EXERCISE BRIEF: Each line from the one that contains "Zoning Administrator Higa adjourned" to the last line of the records below must be restated word for word.

GIVEN DATA:

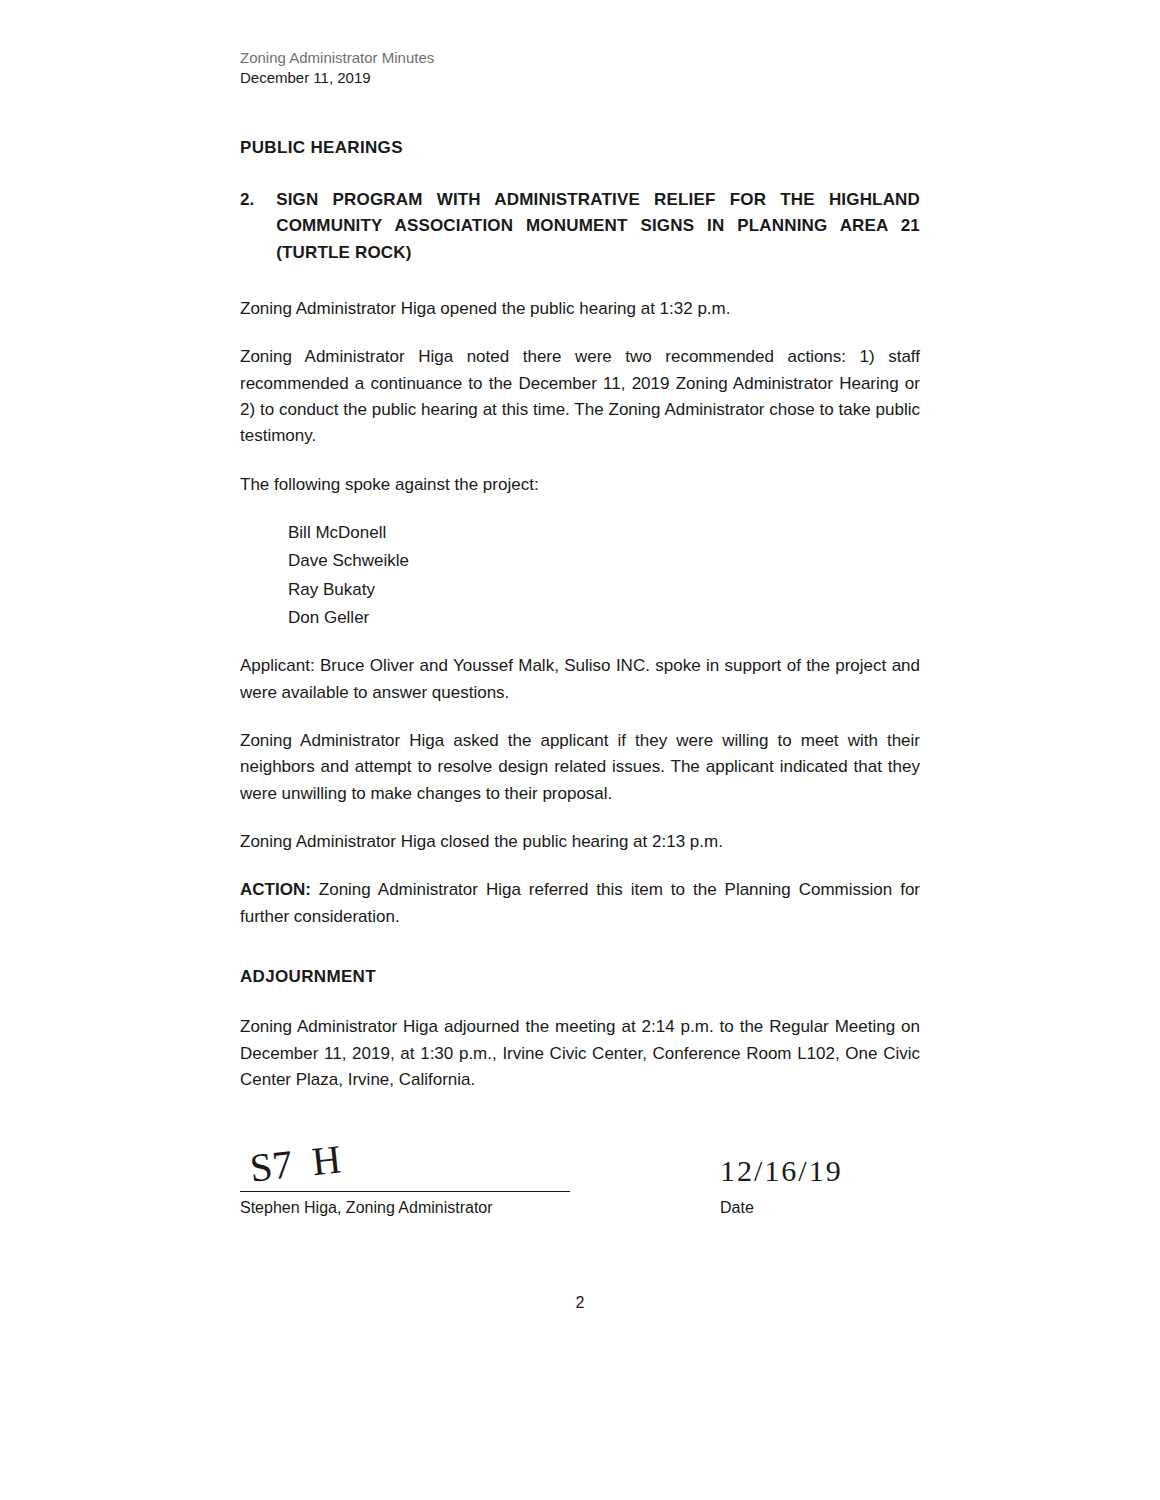Zoning Administrator Minutes
December 11, 2019
PUBLIC HEARINGS
2.
SIGN PROGRAM WITH ADMINISTRATIVE RELIEF FOR THE HIGHLAND COMMUNITY ASSOCIATION MONUMENT SIGNS IN PLANNING AREA 21 (TURTLE ROCK)
Zoning Administrator Higa opened the public hearing at 1:32 p.m.
Zoning Administrator Higa noted there were two recommended actions: 1) staff recommended a continuance to the December 11, 2019 Zoning Administrator Hearing or 2) to conduct the public hearing at this time. The Zoning Administrator chose to take public testimony.
The following spoke against the project:
Bill McDonell
Dave Schweikle
Ray Bukaty
Don Geller
Applicant: Bruce Oliver and Youssef Malk, Suliso INC. spoke in support of the project and were available to answer questions.
Zoning Administrator Higa asked the applicant if they were willing to meet with their neighbors and attempt to resolve design related issues. The applicant indicated that they were unwilling to make changes to their proposal.
Zoning Administrator Higa closed the public hearing at 2:13 p.m.
ACTION: Zoning Administrator Higa referred this item to the Planning Commission for further consideration.
ADJOURNMENT
Zoning Administrator Higa adjourned the meeting at 2:14 p.m. to the Regular Meeting on December 11, 2019, at 1:30 p.m., Irvine Civic Center, Conference Room L102, One Civic Center Plaza, Irvine, California.
S7 H
Stephen Higa, Zoning Administrator
12/16/19
Date
2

RESULT BELOW:
Zoning Administrator Higa adjourned the meeting at 2:14 p.m. to the Regular Meeting on December 11, 2019, at 1:30 p.m., Irvine Civic Center, Conference Room L102, One Civic Center Plaza, Irvine, California.
S7 H
Stephen Higa, Zoning Administrator
12/16/19
Date
2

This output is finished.